With this infrastructure we’ve already converted a pretty impressive parser to also be a printer. We had a parser that could process a list of comma-separated fields into an array of tuples that represent a user’s id, name and admin status, and now it can print an array of tuples values back into a comma-separated string of users.
Further, there is some very nuanced logic embedded in this parser-printer, where we want to be able to parse quoted name fields so that we can allow for commas in the name, but at the same time we want to prefer printing without the quotes if the name doesn’t contain a comma. This logic can be tricky to get right, and previously we had it scattered in two different places: once for the parser and once for the printer. And now it’s all in just one place.
Now, we could keep moving forward by converting more and more parser combinators to be printer combinators, which would allow us to build up more and more complex printers, but there are some problems we need to address first. In order for us to get as far as we did with printers in the previous episodes we needed to make some simplifying assumptions that has greatly reduced the generality that our library aspires to have.
The first problem is that in a few places we had to needlessly constrain our printer conformances because their inputs were far too general for us to know how to print to them. For example, in the Prefix
printer we just assumed that we were working on substrings rather than any collection, and for the integer and boolean parsers we assumed we were working on UTF8View
s rather than any collection of UTF8 code units. This unnecessarily limits the number of situations we can make use of these parsers.

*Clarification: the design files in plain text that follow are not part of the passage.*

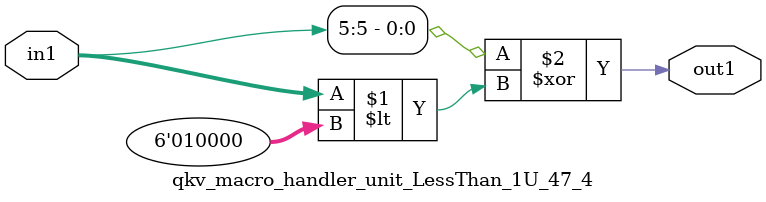
<source format=v>

`timescale 1ps / 1ps


module qkv_macro_handler_unit_LessThan_1U_47_4( in1, out1 );

    input [5:0] in1;
    output out1;

    
    // rtl_process:qkv_macro_handler_unit_LessThan_1U_47_4/qkv_macro_handler_unit_LessThan_1U_47_4_thread_1
    assign out1 = (in1[5] ^ in1 < 6'd16);

endmodule


</source>
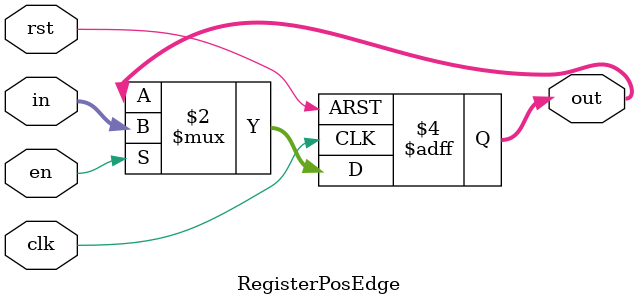
<source format=v>
module RegisterPosEdge(in, clk, en, rst, out);
    parameter N = 32;

    input [N-1:0] in;
    input clk, rst, en;

    output reg [N-1:0] out;
    
    always @(posedge clk or posedge rst) begin
        if (rst)
            out <= {N{1'b0}};
        else if (en)
            out <= in;            
    end

endmodule
</source>
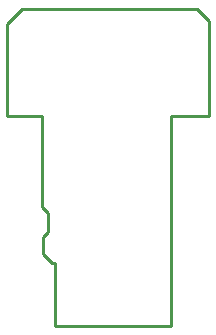
<source format=gm1>
G04*
G04 #@! TF.GenerationSoftware,Altium Limited,Altium Designer,21.9.2 (33)*
G04*
G04 Layer_Color=16711935*
%FSLAX25Y25*%
%MOIN*%
G70*
G04*
G04 #@! TF.SameCoordinates,715FF0E9-6983-4063-AA7D-11BEEFAB4F88*
G04*
G04*
G04 #@! TF.FilePolarity,Positive*
G04*
G01*
G75*
%ADD18C,0.01000*%
D18*
X-28500Y40500D02*
X30000D01*
X34000Y36500D01*
Y5000D02*
Y36500D01*
X-33500Y5000D02*
Y35500D01*
X-28500Y40500D01*
X-33500Y5000D02*
X-21700D01*
X21300D02*
X34000D01*
X-21700Y-25600D02*
X-19700Y-27600D01*
Y-33700D02*
Y-27600D01*
X-21500Y-35500D02*
X-19700Y-33700D01*
X-21500Y-41000D02*
X-18300Y-44200D01*
X-17500D01*
X-21700Y-25600D02*
Y5000D01*
X-21500Y-41000D02*
Y-37000D01*
X-17500Y-65000D02*
Y-44200D01*
Y-65000D02*
X21300D01*
Y5000D01*
X-21500Y-37000D02*
Y-35500D01*
M02*

</source>
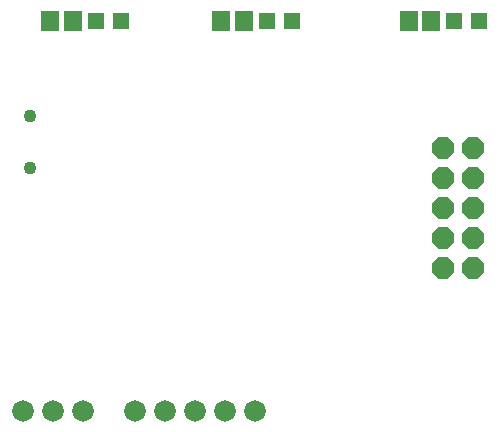
<source format=gbs>
G75*
G70*
%OFA0B0*%
%FSLAX24Y24*%
%IPPOS*%
%LPD*%
%AMOC8*
5,1,8,0,0,1.08239X$1,22.5*
%
%ADD10C,0.0434*%
%ADD11R,0.0592X0.0710*%
%ADD12R,0.0552X0.0552*%
%ADD13C,0.0720*%
%ADD14OC8,0.0720*%
D10*
X004307Y013622D03*
X004307Y015355D03*
D11*
X004983Y018539D03*
X005731Y018539D03*
X010683Y018539D03*
X011431Y018539D03*
X016933Y018539D03*
X017681Y018539D03*
D12*
X018443Y018539D03*
X019270Y018539D03*
X013020Y018539D03*
X012193Y018539D03*
X007320Y018539D03*
X006493Y018539D03*
D13*
X004057Y005539D03*
X005057Y005539D03*
X006057Y005539D03*
X007807Y005539D03*
X008807Y005539D03*
X009807Y005539D03*
X010807Y005539D03*
X011807Y005539D03*
D14*
X018057Y010289D03*
X018057Y011289D03*
X019057Y011289D03*
X019057Y010289D03*
X019057Y012289D03*
X019057Y013289D03*
X019057Y014289D03*
X018057Y014289D03*
X018057Y013289D03*
X018057Y012289D03*
M02*

</source>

The second problem we ran into was that we couldn’t figure out how to make the map operation into a printer. The types just didn’t line up correctly, so we abandoned it and decided not to use map anywhere in our parser-printers. This means that we aren’t actually parsing and printing User
structs, but rather we are really dealing with just tuples of the data. We currently don’t have a printer-friendly way of bundling up the data in those tuples into a proper User
struct. Losing map
due to printing is a pretty big deal as it is a fundamental operation for massaging parser outputs into more well-structured data, so ideally we can recover this operation somehow.